Viral Hemorrhagic Fevers Research Unit, CAS Key Laboratory of Molecular Virology and Immunology, Institut Pasteur of Shanghai, Chinese Academy of Sciences, Shanghai 200031, P. R. China.
Anal Chem. 2023 Apr 18;95(15):6253-6260. doi: 10.1021/acs.analchem.2c03877. Epub 2023 Apr 5.
Acoustic mixing of droplets is a promising way to implement biosensors that combine high speed and minimal reagent consumption. To date, this type of droplet mixing is driven by a volume force resulting from the absorption of high-frequency acoustic waves in the bulk of the fluid. Here, we show that the speed of these sensors is limited by the slow advection of analyte to the sensor surface due to the formation of a hydrodynamic boundary layer.
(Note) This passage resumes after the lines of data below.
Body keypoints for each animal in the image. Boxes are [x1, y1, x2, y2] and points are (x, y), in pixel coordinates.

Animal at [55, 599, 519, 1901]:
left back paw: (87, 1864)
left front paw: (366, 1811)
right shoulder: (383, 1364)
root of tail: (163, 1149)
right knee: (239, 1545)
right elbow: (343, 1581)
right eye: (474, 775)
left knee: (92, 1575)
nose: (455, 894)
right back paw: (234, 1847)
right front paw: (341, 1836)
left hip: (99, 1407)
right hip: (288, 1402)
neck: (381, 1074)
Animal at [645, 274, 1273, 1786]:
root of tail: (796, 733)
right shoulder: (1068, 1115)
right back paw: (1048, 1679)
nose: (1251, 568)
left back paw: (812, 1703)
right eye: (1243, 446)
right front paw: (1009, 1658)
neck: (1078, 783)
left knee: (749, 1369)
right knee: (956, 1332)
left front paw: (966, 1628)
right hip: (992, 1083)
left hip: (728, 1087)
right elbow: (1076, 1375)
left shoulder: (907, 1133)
We eliminate this hydrodynamic boundary layer by using much lower ultrasonic frequencies to excite the droplet, which drives a Rayleigh streaming that behaves essentially like a slip velocity. At equal average flow velocity in the droplet, both experiment and three-dimensional simulations show that this provides a three-fold speedup compared to Eckart streaming. Experimentally, we further shorten a SARS-CoV-2 antibody immunoassay from 20 min to 40 s taking advantage of Rayleigh acoustic streaming.
液滴的声学混合是实现将高速和最小试剂消耗相结合的生物传感器的一种很有前途的方法。迄今为止,这种类型的液滴混合是由在流体主体中吸收高频声波产生的体积力驱动的。在这里,我们表明,由于形成流体动力学边界层,传感器的速度受到由于分析物缓慢向传感器表面的对流的限制。我们通过使用低得多的超声波频率来激发液滴来消除这种流体动力学边界层,这会产生瑞利流,其行为基本上类似于滑移速度。在液滴中具有相等的平均流速的情况下,实验和三维模拟均表明,与埃克特流相比,这提供了三倍的速度提升。在实验中,我们进一步利用瑞利声流将 SARS-CoV-2 抗体免疫分析从 20 分钟缩短至 40 秒。